• Task requirements
Wherever a line in the records below contains "colour", copy that line.

▬▬▬▬▬▬

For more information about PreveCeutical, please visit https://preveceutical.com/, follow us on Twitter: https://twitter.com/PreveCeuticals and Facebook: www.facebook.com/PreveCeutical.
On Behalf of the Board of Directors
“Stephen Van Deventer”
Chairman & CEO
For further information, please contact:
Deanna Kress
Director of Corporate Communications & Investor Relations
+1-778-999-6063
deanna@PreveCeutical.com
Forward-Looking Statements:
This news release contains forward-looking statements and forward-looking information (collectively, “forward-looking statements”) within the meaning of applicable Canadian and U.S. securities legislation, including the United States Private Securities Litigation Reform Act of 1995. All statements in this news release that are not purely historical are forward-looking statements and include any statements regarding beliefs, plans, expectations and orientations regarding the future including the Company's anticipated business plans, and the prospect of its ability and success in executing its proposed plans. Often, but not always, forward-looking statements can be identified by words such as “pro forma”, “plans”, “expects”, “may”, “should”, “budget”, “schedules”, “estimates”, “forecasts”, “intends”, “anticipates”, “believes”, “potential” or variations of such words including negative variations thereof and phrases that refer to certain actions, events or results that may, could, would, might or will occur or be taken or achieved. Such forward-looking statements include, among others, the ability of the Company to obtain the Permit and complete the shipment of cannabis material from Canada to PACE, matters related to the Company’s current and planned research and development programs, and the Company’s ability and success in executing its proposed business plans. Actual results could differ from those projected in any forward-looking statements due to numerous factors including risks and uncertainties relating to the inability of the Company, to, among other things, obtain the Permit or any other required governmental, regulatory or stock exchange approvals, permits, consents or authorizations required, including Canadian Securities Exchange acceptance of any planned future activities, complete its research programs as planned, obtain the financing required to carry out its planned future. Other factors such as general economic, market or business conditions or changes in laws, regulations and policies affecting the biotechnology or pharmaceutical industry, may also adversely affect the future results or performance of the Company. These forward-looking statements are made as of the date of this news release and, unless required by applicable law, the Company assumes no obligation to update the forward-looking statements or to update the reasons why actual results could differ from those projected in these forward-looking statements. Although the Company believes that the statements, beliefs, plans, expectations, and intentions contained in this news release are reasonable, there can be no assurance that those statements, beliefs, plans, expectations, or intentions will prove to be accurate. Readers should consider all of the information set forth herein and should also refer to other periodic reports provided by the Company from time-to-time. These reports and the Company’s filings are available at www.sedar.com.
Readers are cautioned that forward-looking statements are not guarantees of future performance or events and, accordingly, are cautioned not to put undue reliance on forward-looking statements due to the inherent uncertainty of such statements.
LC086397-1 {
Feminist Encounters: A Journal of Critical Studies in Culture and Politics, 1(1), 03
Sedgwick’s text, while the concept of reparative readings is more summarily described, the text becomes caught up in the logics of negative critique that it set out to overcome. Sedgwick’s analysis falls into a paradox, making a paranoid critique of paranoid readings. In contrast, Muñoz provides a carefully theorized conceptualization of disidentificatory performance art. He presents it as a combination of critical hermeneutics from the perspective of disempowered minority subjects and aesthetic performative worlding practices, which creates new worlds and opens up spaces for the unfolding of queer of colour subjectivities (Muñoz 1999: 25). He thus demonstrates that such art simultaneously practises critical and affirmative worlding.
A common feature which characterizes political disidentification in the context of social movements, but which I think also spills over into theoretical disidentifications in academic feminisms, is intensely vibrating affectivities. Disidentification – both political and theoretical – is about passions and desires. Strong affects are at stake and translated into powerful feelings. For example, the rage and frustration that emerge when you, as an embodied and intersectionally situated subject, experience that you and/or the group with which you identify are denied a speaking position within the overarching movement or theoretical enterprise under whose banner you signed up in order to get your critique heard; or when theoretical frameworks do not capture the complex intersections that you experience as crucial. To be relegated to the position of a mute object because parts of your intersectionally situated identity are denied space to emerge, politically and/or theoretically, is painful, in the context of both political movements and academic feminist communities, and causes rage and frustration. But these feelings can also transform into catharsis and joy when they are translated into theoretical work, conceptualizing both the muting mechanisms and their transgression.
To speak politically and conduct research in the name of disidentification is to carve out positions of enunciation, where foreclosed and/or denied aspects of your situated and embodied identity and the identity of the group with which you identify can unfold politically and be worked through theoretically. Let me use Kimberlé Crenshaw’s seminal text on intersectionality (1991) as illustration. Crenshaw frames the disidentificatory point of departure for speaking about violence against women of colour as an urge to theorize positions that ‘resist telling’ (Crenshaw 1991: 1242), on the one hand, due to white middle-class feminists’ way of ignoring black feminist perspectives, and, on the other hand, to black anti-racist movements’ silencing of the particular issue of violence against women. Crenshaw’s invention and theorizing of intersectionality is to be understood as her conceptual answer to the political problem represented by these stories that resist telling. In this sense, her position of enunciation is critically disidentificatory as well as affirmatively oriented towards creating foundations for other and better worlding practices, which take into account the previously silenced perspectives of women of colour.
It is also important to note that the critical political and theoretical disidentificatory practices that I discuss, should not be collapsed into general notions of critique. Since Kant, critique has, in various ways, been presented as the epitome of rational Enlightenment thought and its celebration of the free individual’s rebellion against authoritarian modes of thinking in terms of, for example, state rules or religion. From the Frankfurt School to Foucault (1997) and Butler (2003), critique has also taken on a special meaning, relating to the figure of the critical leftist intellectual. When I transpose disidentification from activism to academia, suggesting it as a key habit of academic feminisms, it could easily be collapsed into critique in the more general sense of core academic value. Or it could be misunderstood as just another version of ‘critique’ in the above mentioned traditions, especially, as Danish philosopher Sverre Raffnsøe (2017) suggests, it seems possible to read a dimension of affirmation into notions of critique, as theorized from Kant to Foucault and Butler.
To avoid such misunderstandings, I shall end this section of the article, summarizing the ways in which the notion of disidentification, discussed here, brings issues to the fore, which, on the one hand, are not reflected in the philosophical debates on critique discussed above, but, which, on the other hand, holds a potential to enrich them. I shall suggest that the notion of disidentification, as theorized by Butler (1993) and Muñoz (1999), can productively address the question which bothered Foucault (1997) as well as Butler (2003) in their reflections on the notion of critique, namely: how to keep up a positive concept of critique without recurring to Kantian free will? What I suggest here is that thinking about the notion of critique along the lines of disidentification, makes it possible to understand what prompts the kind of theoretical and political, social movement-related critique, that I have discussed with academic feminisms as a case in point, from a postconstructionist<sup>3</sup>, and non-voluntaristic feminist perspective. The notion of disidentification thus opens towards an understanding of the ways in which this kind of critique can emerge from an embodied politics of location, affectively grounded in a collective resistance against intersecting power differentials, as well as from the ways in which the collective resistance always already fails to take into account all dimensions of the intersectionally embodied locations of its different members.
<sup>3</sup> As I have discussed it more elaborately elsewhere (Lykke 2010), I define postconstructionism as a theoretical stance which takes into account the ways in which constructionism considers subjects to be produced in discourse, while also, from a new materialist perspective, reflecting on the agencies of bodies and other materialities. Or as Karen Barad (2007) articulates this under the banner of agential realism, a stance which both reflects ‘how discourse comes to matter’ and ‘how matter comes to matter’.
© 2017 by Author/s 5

▬▬▬▬▬▬

• Answer to the problem
Sedgwick’s text, while the concept of reparative readings is more summarily described, the text becomes caught up in the logics of negative critique that it set out to overcome. Sedgwick’s analysis falls into a paradox, making a paranoid critique of paranoid readings. In contrast, Muñoz provides a carefully theorized conceptualization of disidentificatory performance art. He presents it as a combination of critical hermeneutics from the perspective of disempowered minority subjects and aesthetic performative worlding practices, which creates new worlds and opens up spaces for the unfolding of queer of colour subjectivities (Muñoz 1999: 25). He thus demonstrates that such art simultaneously practises critical and affirmative worlding.
To speak politically and conduct research in the name of disidentification is to carve out positions of enunciation, where foreclosed and/or denied aspects of your situated and embodied identity and the identity of the group with which you identify can unfold politically and be worked through theoretically. Let me use Kimberlé Crenshaw’s seminal text on intersectionality (1991) as illustration. Crenshaw frames the disidentificatory point of departure for speaking about violence against women of colour as an urge to theorize positions that ‘resist telling’ (Crenshaw 1991: 1242), on the one hand, due to white middle-class feminists’ way of ignoring black feminist perspectives, and, on the other hand, to black anti-racist movements’ silencing of the particular issue of violence against women. Crenshaw’s invention and theorizing of intersectionality is to be understood as her conceptual answer to the political problem represented by these stories that resist telling. In this sense, her position of enunciation is critically disidentificatory as well as affirmatively oriented towards creating foundations for other and better worlding practices, which take into account the previously silenced perspectives of women of colour.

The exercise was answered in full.